Note: This advice is given by the CAP Executive about non-broadcast advertising. It does not constitute legal advice. It does not bind CAP, CAP advisory panels or the Advertising Standards Authority.
“Only” and “One and only” claims are regarded as either objective or subjective, depending on the context of the claim.
If an advertiser claims to be the only company to offer a service, or to offer certain benefits to the consumer, it is likely that this will be considered an objective claim, which the advertiser must be able to substantiate. An ad for TalkTalk which stated "We're the only major provider to guarantee no mid-contract price rises across all our broadband plans" was considered misleading by the ASA. The ASA considered that there was no accepted definition of a “major provider” in the broadband market, and that despite their lower market share, TalkTalk’s competitor Plusnet provided services to a large number of customers and had a significant advertising presence, meaning that consumers would be likely to identify then as one of the leading names in the industry. Because Plusnet also offered fixed term broadband packages, the claim was considered misleading (TalkTalk Telecom Ltd, 27 February 2019). Comparative “only” claims such as this will be subject to the comparative rules, and the basis of the claim should be clear, supported by evidence, and verifiable. See Comparisons: General and Comparisons: Identifiable competitors,
Another ad which stated “Dexter’s Surf and Activity Centre, Scarborough’s only Surfing GB accredited surf school academy, located right on the beach North Bay, Scarborough” was not considered misleading because, whilst there was another surf school in the Borough of Scarborough, it was the only surf school which can ‘academy’ level membership in the British Surf School Accreditation Scheme” (School & Hire Centre Ltd t/a Dexters Surf Shop).

◆ EXTRACTED RECORDS:
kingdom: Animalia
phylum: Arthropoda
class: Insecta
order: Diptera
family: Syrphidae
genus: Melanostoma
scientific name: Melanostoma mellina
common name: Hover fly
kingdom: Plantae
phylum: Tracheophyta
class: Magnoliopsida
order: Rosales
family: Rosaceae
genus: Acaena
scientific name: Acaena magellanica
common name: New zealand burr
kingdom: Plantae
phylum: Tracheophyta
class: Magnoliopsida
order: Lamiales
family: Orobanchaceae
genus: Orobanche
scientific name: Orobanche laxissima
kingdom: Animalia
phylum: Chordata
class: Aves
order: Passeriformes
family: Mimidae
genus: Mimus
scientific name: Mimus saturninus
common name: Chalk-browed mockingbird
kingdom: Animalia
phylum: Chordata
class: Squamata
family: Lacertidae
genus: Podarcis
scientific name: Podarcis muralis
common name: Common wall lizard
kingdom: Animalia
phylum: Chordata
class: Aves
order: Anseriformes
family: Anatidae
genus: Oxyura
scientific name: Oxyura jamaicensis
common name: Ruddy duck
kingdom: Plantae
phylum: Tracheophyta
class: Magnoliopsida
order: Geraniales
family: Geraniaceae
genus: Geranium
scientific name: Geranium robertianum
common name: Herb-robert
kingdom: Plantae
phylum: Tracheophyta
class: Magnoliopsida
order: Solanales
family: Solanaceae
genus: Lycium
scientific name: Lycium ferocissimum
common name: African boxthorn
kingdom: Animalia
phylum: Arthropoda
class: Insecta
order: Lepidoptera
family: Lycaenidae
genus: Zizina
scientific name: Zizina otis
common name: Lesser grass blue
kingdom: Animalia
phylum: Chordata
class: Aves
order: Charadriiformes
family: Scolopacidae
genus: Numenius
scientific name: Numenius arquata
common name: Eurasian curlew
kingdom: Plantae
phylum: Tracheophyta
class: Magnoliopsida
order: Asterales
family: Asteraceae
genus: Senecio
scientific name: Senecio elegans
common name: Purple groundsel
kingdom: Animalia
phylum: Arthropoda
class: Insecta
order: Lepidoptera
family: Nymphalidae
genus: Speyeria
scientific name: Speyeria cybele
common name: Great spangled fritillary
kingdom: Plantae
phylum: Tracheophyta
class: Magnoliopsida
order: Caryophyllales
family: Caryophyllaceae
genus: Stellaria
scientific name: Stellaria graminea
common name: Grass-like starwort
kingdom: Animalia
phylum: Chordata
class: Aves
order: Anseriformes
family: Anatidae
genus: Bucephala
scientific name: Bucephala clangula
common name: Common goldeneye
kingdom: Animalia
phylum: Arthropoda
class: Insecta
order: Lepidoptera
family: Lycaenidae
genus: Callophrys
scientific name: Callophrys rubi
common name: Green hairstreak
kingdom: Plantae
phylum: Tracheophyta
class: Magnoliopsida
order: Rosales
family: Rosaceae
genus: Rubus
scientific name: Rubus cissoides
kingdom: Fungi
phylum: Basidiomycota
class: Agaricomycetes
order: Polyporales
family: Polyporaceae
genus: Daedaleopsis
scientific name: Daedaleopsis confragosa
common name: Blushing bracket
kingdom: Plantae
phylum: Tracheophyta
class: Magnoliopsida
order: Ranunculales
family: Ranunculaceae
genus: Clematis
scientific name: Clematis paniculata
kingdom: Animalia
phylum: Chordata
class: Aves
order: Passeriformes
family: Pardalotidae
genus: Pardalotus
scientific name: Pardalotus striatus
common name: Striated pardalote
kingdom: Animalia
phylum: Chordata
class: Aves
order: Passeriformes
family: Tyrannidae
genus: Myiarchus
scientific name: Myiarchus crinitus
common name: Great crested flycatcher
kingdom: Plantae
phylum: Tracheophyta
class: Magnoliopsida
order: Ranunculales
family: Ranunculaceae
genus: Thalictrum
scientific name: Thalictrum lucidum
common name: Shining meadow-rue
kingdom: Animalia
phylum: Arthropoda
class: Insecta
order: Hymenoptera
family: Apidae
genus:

◆ WHAT IS NEEDED:
In the advertising guidance, which competitor of TalkTalk led the ASA to judge TalkTalk's "only major provider" claim misleading? The lines have no connection to the advertising guidance.

◆ EXERCISE OUTPUT:
Plusnet